Derperella did not develop right from the very start, and might just be mentally handicapped, as far as that goes with a chicken.
She loves you, she loves me, she loves everything.
She loves the grill.
She loves the chair.
She loves everything.
She has her own way of life. She is Derperella.
Derp is rolly-polly, happy-go-lucky, weird, and weird. She loves her chair.
Derp loves to stare, motionless, at things. Sometimes even when there is nothing to stare at.
Easter Egger hen
Willow, so thinkful. The quiet bookworm of chickens. If Willow listened to music, it would be Pink Floyd.

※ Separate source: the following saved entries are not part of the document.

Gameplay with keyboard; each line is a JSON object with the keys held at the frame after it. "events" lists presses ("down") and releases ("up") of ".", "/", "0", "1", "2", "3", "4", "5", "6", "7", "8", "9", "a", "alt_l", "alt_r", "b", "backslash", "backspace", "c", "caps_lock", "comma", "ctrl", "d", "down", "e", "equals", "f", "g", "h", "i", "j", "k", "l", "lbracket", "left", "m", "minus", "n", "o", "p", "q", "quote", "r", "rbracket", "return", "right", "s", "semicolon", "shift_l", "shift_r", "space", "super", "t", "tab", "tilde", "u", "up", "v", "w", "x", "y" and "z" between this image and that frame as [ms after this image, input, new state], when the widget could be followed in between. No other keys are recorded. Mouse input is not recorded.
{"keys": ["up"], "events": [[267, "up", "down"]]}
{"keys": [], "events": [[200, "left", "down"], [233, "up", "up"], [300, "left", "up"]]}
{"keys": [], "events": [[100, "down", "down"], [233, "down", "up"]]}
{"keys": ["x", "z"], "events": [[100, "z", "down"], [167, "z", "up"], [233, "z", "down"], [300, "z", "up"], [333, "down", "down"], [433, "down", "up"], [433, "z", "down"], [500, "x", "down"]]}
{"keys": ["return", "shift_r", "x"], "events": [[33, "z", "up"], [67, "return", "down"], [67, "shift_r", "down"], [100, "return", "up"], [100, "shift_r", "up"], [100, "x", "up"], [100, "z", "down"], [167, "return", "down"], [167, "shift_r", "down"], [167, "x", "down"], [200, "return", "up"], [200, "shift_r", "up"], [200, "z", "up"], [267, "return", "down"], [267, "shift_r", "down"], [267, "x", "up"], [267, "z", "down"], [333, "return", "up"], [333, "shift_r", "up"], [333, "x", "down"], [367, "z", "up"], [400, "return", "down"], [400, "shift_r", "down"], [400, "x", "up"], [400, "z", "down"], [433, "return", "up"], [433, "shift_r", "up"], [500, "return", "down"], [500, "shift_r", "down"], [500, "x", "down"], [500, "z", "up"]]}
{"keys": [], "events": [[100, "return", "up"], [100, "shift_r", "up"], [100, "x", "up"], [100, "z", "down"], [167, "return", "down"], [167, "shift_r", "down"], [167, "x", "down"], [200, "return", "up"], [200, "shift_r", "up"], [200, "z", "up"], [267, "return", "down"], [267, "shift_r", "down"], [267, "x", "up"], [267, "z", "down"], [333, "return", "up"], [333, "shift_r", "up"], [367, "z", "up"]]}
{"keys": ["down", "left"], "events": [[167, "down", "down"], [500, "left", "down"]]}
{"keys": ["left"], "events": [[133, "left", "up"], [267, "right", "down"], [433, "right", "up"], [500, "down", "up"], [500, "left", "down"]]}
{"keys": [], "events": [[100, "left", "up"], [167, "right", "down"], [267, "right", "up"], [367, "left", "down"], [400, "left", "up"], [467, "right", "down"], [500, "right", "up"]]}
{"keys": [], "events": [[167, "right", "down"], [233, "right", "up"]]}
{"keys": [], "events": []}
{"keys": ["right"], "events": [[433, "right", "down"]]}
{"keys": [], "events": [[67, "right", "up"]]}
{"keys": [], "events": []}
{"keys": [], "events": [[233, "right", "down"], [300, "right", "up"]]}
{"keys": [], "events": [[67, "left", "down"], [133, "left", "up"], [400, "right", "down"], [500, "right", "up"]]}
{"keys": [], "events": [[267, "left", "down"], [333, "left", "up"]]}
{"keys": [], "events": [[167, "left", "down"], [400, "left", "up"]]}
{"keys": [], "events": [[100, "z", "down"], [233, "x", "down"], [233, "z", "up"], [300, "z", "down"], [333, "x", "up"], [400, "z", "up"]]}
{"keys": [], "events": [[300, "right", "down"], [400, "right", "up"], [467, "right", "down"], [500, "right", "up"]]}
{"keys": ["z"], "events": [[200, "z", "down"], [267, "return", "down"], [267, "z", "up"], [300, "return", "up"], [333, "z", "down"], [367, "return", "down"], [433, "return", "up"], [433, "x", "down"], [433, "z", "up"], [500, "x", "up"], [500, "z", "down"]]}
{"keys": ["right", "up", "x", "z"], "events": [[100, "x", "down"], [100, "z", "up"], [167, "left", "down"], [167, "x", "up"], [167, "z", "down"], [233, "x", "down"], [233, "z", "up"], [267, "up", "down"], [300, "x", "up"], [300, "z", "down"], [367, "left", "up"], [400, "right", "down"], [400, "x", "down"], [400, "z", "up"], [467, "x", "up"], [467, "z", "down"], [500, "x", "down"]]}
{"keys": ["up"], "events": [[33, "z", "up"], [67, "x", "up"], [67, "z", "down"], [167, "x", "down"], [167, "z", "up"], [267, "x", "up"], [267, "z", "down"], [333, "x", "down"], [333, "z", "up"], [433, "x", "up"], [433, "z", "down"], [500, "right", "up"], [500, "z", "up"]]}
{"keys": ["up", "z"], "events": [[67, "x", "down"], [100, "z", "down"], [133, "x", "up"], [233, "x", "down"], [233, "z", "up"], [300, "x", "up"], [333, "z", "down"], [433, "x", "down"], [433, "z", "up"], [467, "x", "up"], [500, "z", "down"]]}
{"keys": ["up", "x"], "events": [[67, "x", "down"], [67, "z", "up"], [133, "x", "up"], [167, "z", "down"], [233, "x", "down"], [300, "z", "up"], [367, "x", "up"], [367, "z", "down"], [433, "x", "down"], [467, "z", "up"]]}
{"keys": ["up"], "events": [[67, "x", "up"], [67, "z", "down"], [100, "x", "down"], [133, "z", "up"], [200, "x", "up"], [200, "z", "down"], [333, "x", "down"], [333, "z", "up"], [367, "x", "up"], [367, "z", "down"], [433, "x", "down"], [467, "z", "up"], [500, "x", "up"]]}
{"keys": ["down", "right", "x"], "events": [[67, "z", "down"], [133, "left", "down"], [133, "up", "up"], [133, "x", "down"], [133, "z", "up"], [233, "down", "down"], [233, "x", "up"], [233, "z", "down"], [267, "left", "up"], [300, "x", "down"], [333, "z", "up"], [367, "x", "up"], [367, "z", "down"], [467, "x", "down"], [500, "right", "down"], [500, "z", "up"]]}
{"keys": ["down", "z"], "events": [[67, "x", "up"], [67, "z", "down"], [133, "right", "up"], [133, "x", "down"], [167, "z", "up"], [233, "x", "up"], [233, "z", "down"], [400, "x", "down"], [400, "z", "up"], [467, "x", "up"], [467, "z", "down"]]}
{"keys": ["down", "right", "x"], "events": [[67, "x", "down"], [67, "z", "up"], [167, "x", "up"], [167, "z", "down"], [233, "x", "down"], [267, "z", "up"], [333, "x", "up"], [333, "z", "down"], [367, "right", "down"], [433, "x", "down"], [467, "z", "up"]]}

Willow was hatched on May 9th, 2012 (one year from our original flock!) and added into the flock along with her brother, who sadly needed to be re-homed because he tried to kill the girls. Willow lays us lovely sage green eggs, and has a very unique and lovely personality. She has a little bit of bossiness in her, but overall tends to strike out on her own and leave everyone else be. Her favorite flock member was Trousers, the rooster.
Mildred, or "Millie" for short, is a giant bowling ball of a black cochin hen. Our largest chicken by volume, Mildred is very mellow, plodding, and simple. Mildred doesn't have a lot going on upstairs, but that's okay, she enjoys the finer things in life; being large, eating, and staring vacantly. Mildred was hatched by a local chicken keeper in July of 2013.
Baron Rufflerump (aka "Puddles" or "Bubbles")
Baron Rufflerump was hatched at the same time as his "cousin", Mildred, in July of 2013. A blue (grey) rooster, he is a real Momma's Boy. Very sweet and thoughtful, but a bit of a wimp. When he turned a year old, he experienced sudden paralysis of his legs, and we thought for sure he had Marek's disease, despite being vaccinated. After several rounds of testing, and PCR tests (the most reliable tests for Marek's), he was found to be clear of the disease, and with physical therapy came to walk again. His legs never healed properly, so he has a stilted walk, but he enjoys life and the girls help take care of him, and he can walk well enough to take care of himself.
Trousers (RIP 5/2012 - 3/15/2013)
Trousers, so named for his voluminous pantaloons, is a large fowl cochin rooster. Though he came from black and blue parents, his momma had some hidden genetics for the red color, so he's a funny sort of black and red fellow. We find him to be very pretty! I adopted Trousers (unnamed) in October of 2012 after I had re-homed my prior rooster, Panic Pants, for attempting to harm my hens. My situation just made a bad situation dangerous! When I saw an ad here on BYC for someone needing to re-home some gentle and polite cochin roosters, I had to give one a try. After all, two people had helped me out by taking my roosters, and the least I could do was try to do the same thing for someone else. That was one of the best choices I've ever made! Trousers is not only a perfect gentleman, but he crows infrequently (and it's quieter than any other roo I've had!). He is very patient and kind with all of the hens, and myself. He cracks us up with his bass rumblings and slow personality. We adore this giantic powderpuff!!
Edit: Trousers was our first experience with heartbreak in our flock. Despite many precautions, he became abruptly ill and passed away within 5 days (of diagnosis) from Marek's virus. We have a wonderful vet and did all we possibly could to save him but it had already advanced into Lymphoma and the tumors were throughout his body. You can read more about his passing here, as I will continue to update it in hopes that through his death he will spread awareness and education. We miss him VERY much.
Derperella realizes that Trousers is big enough to be her house.
He loved the girls, and he loved them too. He was always very kind, gentle, and sweet with them.
He even let them sit on him, and didn't mind a bit.